• _Exercise_: Transcribe the text of every entry below exactly, line for line, and leave the pictures out of your answer.

• _Collected data_:

Start of Block

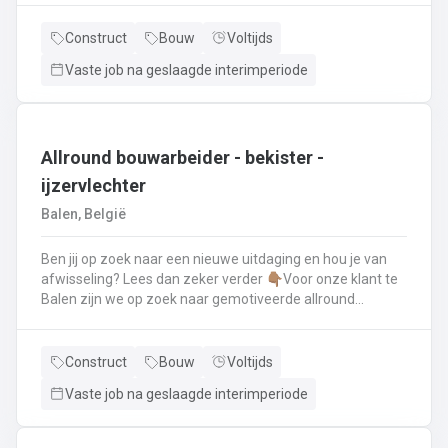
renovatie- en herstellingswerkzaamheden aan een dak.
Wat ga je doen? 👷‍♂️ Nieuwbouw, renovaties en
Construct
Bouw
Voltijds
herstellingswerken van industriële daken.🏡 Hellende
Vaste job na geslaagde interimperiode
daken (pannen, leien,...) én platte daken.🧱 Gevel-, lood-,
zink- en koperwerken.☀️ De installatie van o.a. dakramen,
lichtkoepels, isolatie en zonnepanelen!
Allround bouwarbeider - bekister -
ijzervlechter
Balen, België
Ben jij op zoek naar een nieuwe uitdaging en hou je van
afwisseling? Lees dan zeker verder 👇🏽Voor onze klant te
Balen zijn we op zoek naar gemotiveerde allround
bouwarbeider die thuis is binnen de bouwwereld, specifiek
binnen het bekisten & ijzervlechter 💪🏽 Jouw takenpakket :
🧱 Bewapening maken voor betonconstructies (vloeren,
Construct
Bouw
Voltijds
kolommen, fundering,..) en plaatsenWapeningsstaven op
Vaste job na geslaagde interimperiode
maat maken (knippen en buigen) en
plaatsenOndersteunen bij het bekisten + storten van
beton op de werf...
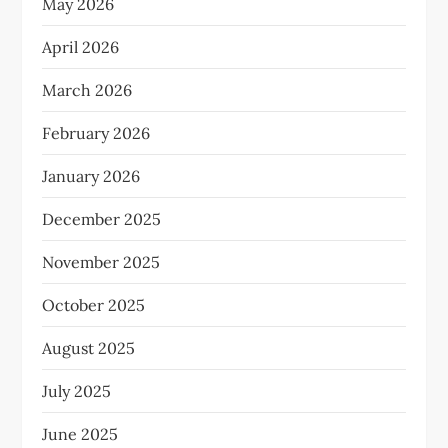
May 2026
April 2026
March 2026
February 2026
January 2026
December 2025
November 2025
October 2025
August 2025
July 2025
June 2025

End of Block

• _Task response_:
renovatie- en herstellingswerkzaamheden aan een dak.
Wat ga je doen? 👷‍♂️ Nieuwbouw, renovaties en
Construct
Bouw
Voltijds
herstellingswerken van industriële daken.🏡 Hellende
Vaste job na geslaagde interimperiode
daken (pannen, leien,...) én platte daken.🧱 Gevel-, lood-,
zink- en koperwerken.☀️ De installatie van o.a. dakramen,
lichtkoepels, isolatie en zonnepanelen!
Allround bouwarbeider - bekister -
ijzervlechter
Balen, België
Ben jij op zoek naar een nieuwe uitdaging en hou je van
afwisseling? Lees dan zeker verder 👇🏽Voor onze klant te
Balen zijn we op zoek naar gemotiveerde allround
bouwarbeider die thuis is binnen de bouwwereld, specifiek
binnen het bekisten & ijzervlechter 💪🏽 Jouw takenpakket :
🧱 Bewapening maken voor betonconstructies (vloeren,
Construct
Bouw
Voltijds
kolommen, fundering,..) en plaatsenWapeningsstaven op
Vaste job na geslaagde interimperiode
maat maken (knippen en buigen) en
plaatsenOndersteunen bij het bekisten + storten van
beton op de werf...
May 2026
April 2026
March 2026
February 2026
January 2026
December 2025
November 2025
October 2025
August 2025
July 2025
June 2025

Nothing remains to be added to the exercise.